The Print Screen button?

Explain, please.

I just pressed it, nothing happened. Pressed it with Ctrl, nothing. With Shift, nothing. Is this one of Microsofts moron-proofing things?

Uh, this is one of the more idiot-friendly features actually. =P

Print Screen places your monitor’s contents into the clipboard, letting you open your favorite graphics program and hit Paste to stick in in. =D

Vimes: both of you. XD

EDIT: I thought I was just screwing something up, actually. I didn’t realize you were actually putting EFFORT into making those line up right. XD

Sir_Vimes = next-generation idiot.

You’re like the Picard of the personal computer!

Copy/paste from GFAQs, with some edits made to make it more clear.

800B7E0A 03E0

http://i187.photobucket.com/albums/x302/EroneousWaylay/PunkLute.jpg

15bpp, meaning 2 bytes represents one color (5 bits each for red, green, and blue; the MSB (bit 15) is the ‘mask’ bit. Far as I can tell if it’s set the color is opaque?)

That color was originally C8EA.

The way this breaks down is that each color is given a number from 0-31. (i.e. 0-255/8) Then it’s divided up like this:

MBBBBBGGGGGRRRRR
M: Mask; MSB (Most Significant Bit, i.e. bit 15)
B: Blue bits
G: Green bits
R: Red bits

So in Paint or what have you each color will be divisible by 8.

R 80 (10) (0A) (01010)
G 56 (7) (07) (00111)
B 144 (18) (12) (10010)

So originally this looked like:
1 | 10010 | 00111 | 01010

It is then put together like so:
11001000 | 11101010
Hence, C8EA.

Sorry if that’s confusing, I barely understand it myself. But at least we know the format now (trust me, there’s asstons of documentation on the subject.)

Looks like palette info is the very last thing, or one of the last things, in MCHR files. That’s the only place I’m finding EAC8 (as with most values greater than a single byte the byte order is flipped.) Specifically, that’s at A0A in CHR01.BIN.

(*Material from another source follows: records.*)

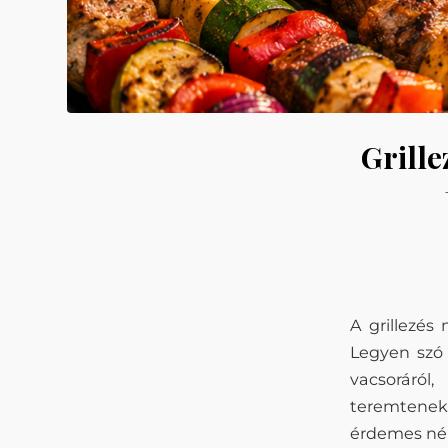
Grille
A grillezés
Legyen szó 
vacsoráról
teremtenek
érdemes néh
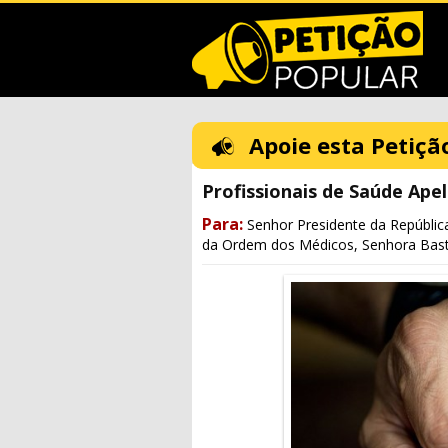
Apoie esta Petiçã
Profissionais de Saúde Ape
Para:
Senhor Presidente da Repúblic
da Ordem dos Médicos, Senhora Bast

So let’s look for another value!

One of the pixels from his lute…

R96 G24 B56 = R12 G03 B07 = R0Ch G03h B07h
1 | 00111 | 00011 | 01100
10011100 | 01101100
9C 6C

WHADDYA KNOW! A08 has 6C 9C!!!

Grats, guys. We’ve got palette info. I’ll crack it open more later, for now I’m happy with knowing where it is. :slight_smile:

Also, for some fun, try piddling with

8012EACC xxxx

At one point it looked like it was trying to display polygon boundaries. O_o

So you could say I’m “Picarded”?

Good job EW. Hope the visual guide helped.